OECD warns on euro crisis spillover


GLOBAL RECOVERY could be derailed by the euro crisis, the Organisation for Economic Co-operation and Development (OECD) warned yesterday.

According to the OECD’s latest economic outlook, the global economy is gradually gaining momentum but the recovery is fragile.

GDP growth across the OECD is projected to slow from an annual rate of 1.8 per cent in 2011 to 1.6 per cent in 2012, before recovering to 2.2 per cent in 2013, according to the outlook.

The OECD believes that the euro area economy, as measured by GDP, will not grow this year. However, while the euro area is forecast to contract by 0.1 per cent this year, it is expected to pick up to 0.9 per cent in 2013.

“The crisis in the euro zone remains the single biggest downside risk facing the global outlook,” said OECD chief economist Pier Carlo Padoan. “The risk is increasing of a vicious circle, involving high and rising sovereign indebtedness, weak banking systems, excessive fiscal consolidation and lower growth”.

The OECD cut its 2013 forecast for the Irish economy when compared to its previous projections.

It predicts the Irish economy will grow by 2.1 per cent in 2013, which is lower than previous forecasts of 2.4 per cent.

Unemployment in Ireland will hit 14.5 per cent this year according to the outlook, but will ease slightly to 14.4 per cent in 2013.

The OECD said business and household confidence remained weak in Europe, while financial markets were tight and the adverse impacts of fiscal consolidation on near-term growth may be significant, particularly in countries hardest hit by the euro crisis.

It warned that failure to act could lead to a worsening of the European crisis and spillovers beyond the euro area, with serious consequences for the global economy.
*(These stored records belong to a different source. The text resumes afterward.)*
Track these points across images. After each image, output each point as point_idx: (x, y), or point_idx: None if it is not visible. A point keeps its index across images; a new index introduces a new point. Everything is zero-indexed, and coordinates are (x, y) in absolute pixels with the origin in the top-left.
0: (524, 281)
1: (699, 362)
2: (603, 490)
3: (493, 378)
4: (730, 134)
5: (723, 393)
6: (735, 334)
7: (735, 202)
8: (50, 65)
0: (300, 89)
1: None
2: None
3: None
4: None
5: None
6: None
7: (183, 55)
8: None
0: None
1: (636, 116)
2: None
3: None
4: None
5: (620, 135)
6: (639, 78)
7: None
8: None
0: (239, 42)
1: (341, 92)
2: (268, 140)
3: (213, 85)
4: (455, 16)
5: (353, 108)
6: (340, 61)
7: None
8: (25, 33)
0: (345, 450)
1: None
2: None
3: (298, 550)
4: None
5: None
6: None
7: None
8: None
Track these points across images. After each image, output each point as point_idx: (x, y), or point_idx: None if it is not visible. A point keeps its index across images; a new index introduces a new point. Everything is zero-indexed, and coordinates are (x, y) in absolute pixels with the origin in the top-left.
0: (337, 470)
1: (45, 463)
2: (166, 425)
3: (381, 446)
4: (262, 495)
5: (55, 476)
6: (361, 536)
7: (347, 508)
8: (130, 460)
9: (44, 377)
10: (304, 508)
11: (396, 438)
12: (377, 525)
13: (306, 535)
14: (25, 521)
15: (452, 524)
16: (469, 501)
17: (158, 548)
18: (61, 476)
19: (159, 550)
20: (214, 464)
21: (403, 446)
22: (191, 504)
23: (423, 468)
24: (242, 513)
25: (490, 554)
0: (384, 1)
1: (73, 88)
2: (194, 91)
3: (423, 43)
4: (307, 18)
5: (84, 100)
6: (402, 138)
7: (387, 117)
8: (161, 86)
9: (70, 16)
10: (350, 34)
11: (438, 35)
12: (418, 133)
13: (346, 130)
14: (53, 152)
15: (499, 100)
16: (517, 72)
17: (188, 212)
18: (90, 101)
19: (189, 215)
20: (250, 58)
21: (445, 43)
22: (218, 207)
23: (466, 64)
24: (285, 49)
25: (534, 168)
Avoiding such a scenario, it said, requires action to be taken both at country and supranational level.

It said fiscal consolidation and structural measures must proceed hand in hand, to make the adjustment process as growth-friendly as possible.

“With slow growth, high unemployment and limited room for manoeuvre regarding macroeconomic policy space, structural reforms are the short-run remedy to spur growth and boost confidence,” OECD secretary-general Angel Gurría said.